There is no moral argument. Unless your comments are actionable, they are moot. Unless the person is reading this forum and using it as a guide, it would not directly affect them. And if they are, the person has much greater issues at hand than an internet forum. How is that not obvious? Does virtue signaling cause blindness?
If there was a moral debate, morality is subjective so finding "who is right, who is wrong" is moot.
This site is a niche aspect involving human sexuality, which can be fetishized. It is not real. Often intentionally so. If you want to see real arguments on woke vs. moral in the battle of acceptance vs line-drawing, try fetlife.
Unactioned immoral comments, being moot, fit well with an internet forum that operates an an entertainment vice. It is not university. Calm your tits, bro.
Your post is a good example to illustrate what I believe is one of the matters at hand here: form of the content posted.
There is no need to say things like " the person has much greater issues at hand than an internet forum. How is that not obvious? Does virtue signaling cause blindness?" Why not say instead something like "I do not think that comments made on an anonymous forum affect wellbeing or people."
But posts on an anonymous Internet forum do affect people, after all, comments such as "real arguments on woke vs. moral in the battle of acceptance vs line-drawing, try fetlife." or "Does virtue signaling cause blindness?" show a visceral reaction from your part.
My point is then, to formulate what wants one to say in a more constructive way, or abstain directly if it won't lead to any productive discussion.
Instead of saying "If you want to see real arguments on woke vs. moral in the battle of acceptance vs line-drawing, try fetlife." , say "I don't this is the place for this kind of moral arguments, there are better placed suited for that, such as XYZ."
Instead of saying "It is not university. Calm your tits, bro."....I would just not say anything at all, because it's just unproductively confrontational.
Going back to what I think generated this thread: comments like "she looks like a fucking monster", "she ruined herself" and sometimes things like mentioning that the model has to get 999999 more procedures done to look good, I think those comments can either be avoided or rephrased.

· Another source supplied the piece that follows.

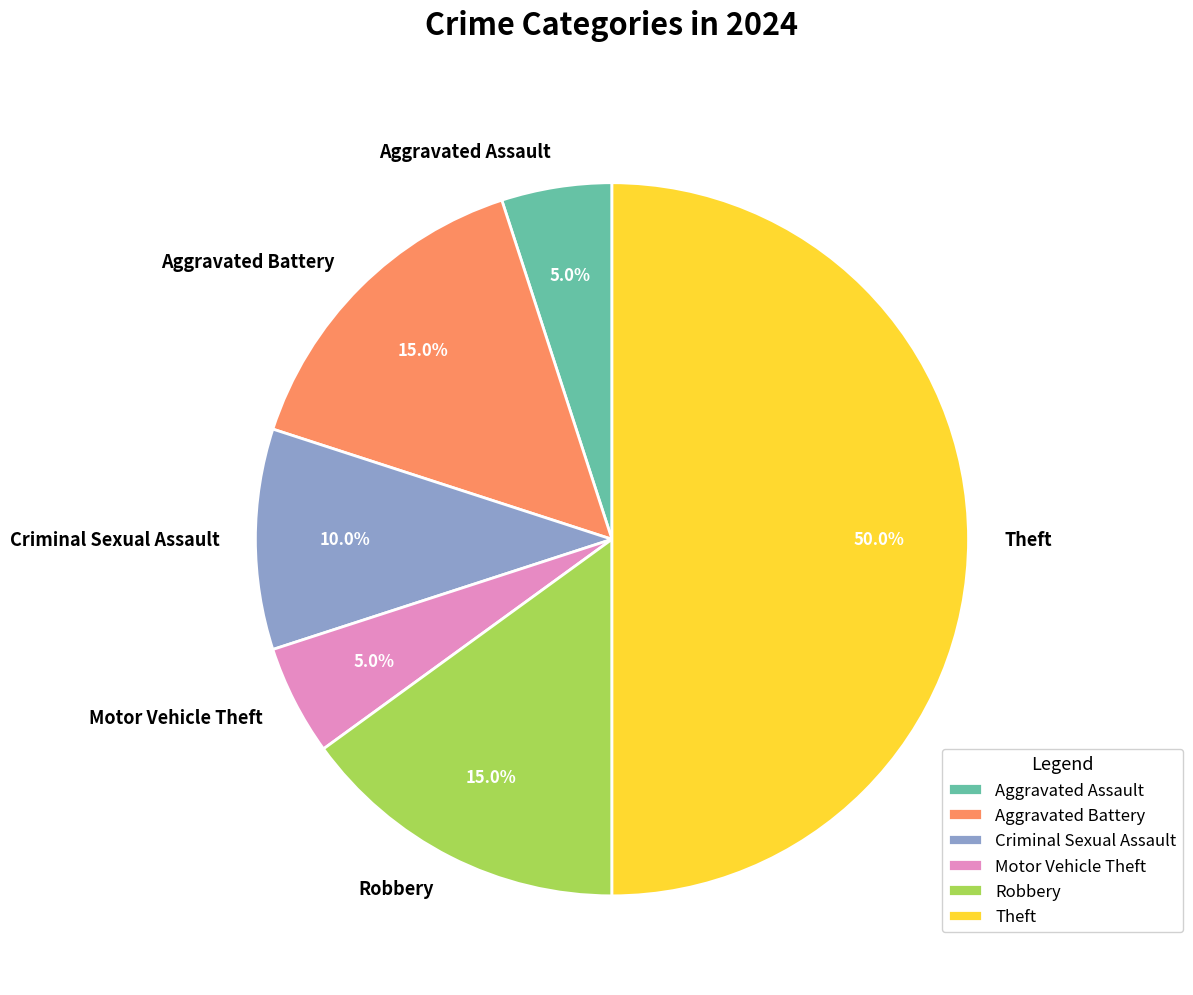

True or false: Aggravated Assault accounts for 1% of the total.

False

Example: Instead of saying "Danielle Derek shouldn't have gone bigger and gotten her face all redone, she looks like a trashy plastic mess" I would phrase it "I loved how Danielle Derek looked with her previous implants, I really don't like her much now with bigger boobs."
Now, why should I make an effort in rephrasing or thinking what I post you may ask? Because 99.9% of the time there's no need for me to express my opinion (because comments like this are just that, opinions) denigrating someone else. First, because it doesn't give any satisfaction and second, since frankly no one should give a shit about my opinions but I'm typing them anyway, I might as well try and formulate it in a way that is constructive or at least is not unproductively confrontational.